Following the United States' announcement to intensify military actions against Iran, the global base metals market experienced a significant pullback on Thursday. LME three-month copper fell by 1.06% to $12,305 per ton, ending its recent run of gains. This price fluctuation not only reflects the risk-averse retreat of macro funds but also profoundly reveals the potential impact of prolonged geopolitical conflicts on the global manufacturing supply chain. When faced with the rising risk of energy prices such as crude oil, both smelting costs of industrial metals and downstream demand expectations are being re-evaluated. Although the domestic main contract of Shanghai Copper showed relative resilience with a drop of 0.68%, the cautious sentiment throughout the industrial chain's upstream and downstream has become evident in the divergence of the market.
Upstream Supply Expectations and Smelting Cost Game
The sharp rise in Middle Eastern geopolitical tensions is being transmitted through the energy price channel to the upstream smelting sectors of non-ferrous metals. The smelting of base metals like copper, aluminum, and zinc heavily relies on electricity and fossil energy inputs. Although U.S. military actions are mainly concentrated in the Middle East region, the resulting global energy logistics disruptions and rising price centers will directly increase the marginal production costs of high-energy-consuming smelters in Europe and parts of Asia. However, this cost support has not been able to translate into price increases in the short term, as market concerns about terminal demand recession outweigh the pricing of supply-side cost increases. LME aluminum and zinc futures fell by 0.85% and 1.49%, respectively, indicating that in the face of macro systematic risks, funds prioritize avoiding pro-cyclical risks on the demand side rather than trading on the logic of supply-side costs.

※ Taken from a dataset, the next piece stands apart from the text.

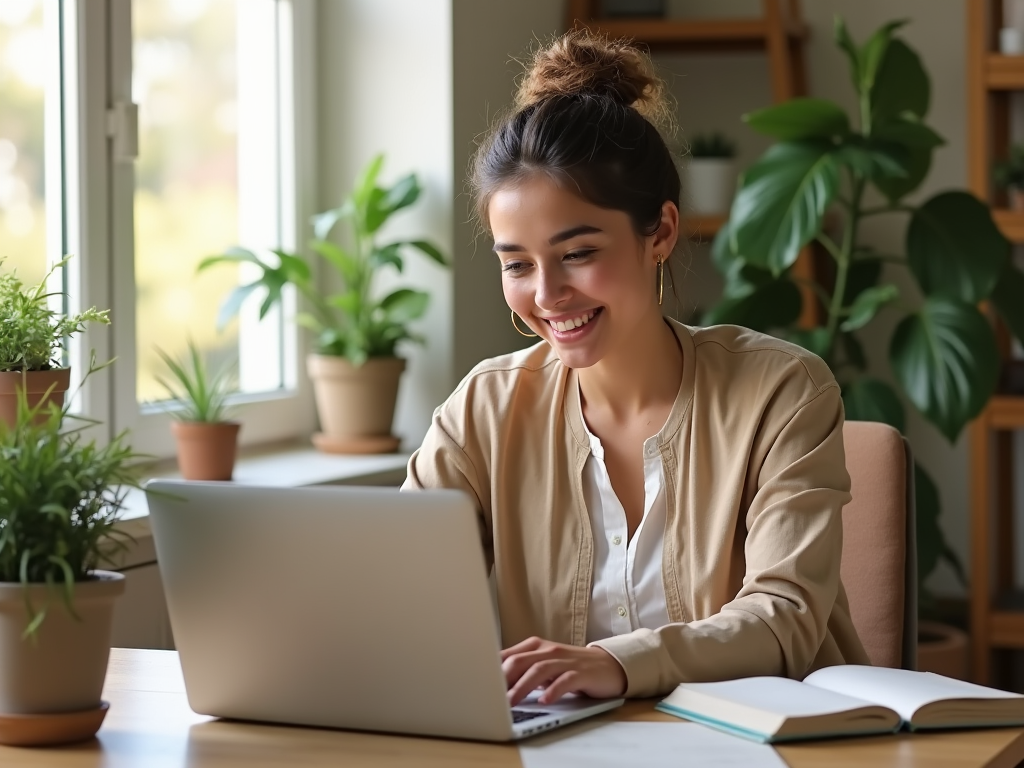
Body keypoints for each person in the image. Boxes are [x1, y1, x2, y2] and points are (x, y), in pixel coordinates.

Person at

Industrial Chain Transmission
The drastic fluctuations in the macro environment are quickly transmitting downstream along the metal industry chain. Taking copper and tin as examples, these metals are core foundational materials for global electrification and the electronics information industry. The single-day plunge of 3.44% in LME tin and 3.05% in Shanghai tin reflects the market's extreme pessimism regarding the recovery expectations of downstream demand in consumer electronics and semiconductor packaging. For primary copper processing companies in sectors such as cables, home appliances, and new energy vehicle components, the high-level oscillation of Shanghai Copper at 95,880 yuan combined with external macro risks leads to extreme caution in spot procurement. Many processing companies may choose to consume existing inventories and delay the signing of new long-term orders to avoid the unilateral exposure risk of price retreats from high levels. If downstream orders were to significantly reduce due to global economic recession expectations, the inventory accumulation pressure in the midstream of the industrial chain would become evident in the latter half of the second quarter.
Competitive Landscape and Regional Market Differentiation
In the context of geopolitical reshaping of the global trade landscape, the regional competition in the non-ferrous metals market is exhibiting new characteristics. The current data clearly shows the pricing differences between LME and SHFE when facing the same macro shock. The contrarian rise of 0.6% in Shanghai lead and the slight increase of 0.02% in Shanghai zinc demonstrate that certain small metal varieties in the domestic market, with relatively high self-sufficiency and supported by domestic microeconomic fundamentals, have a certain degree of independent pricing ability. Confronted with extreme uncertainty in overseas supply chains, major manufacturing countries such as China may accelerate the implementation of strategies for self-controlled key mineral resources and may prefer to build a more secure regional metal supply chain under a non-dollar pricing system. In the long term, if the LME system dominated by the dollar continues to be constrained by the severe fluctuations of the U.S. geopolitical cycle, the need for Asian industrial capital to enhance the pricing power of local futures exchanges will become increasingly urgent.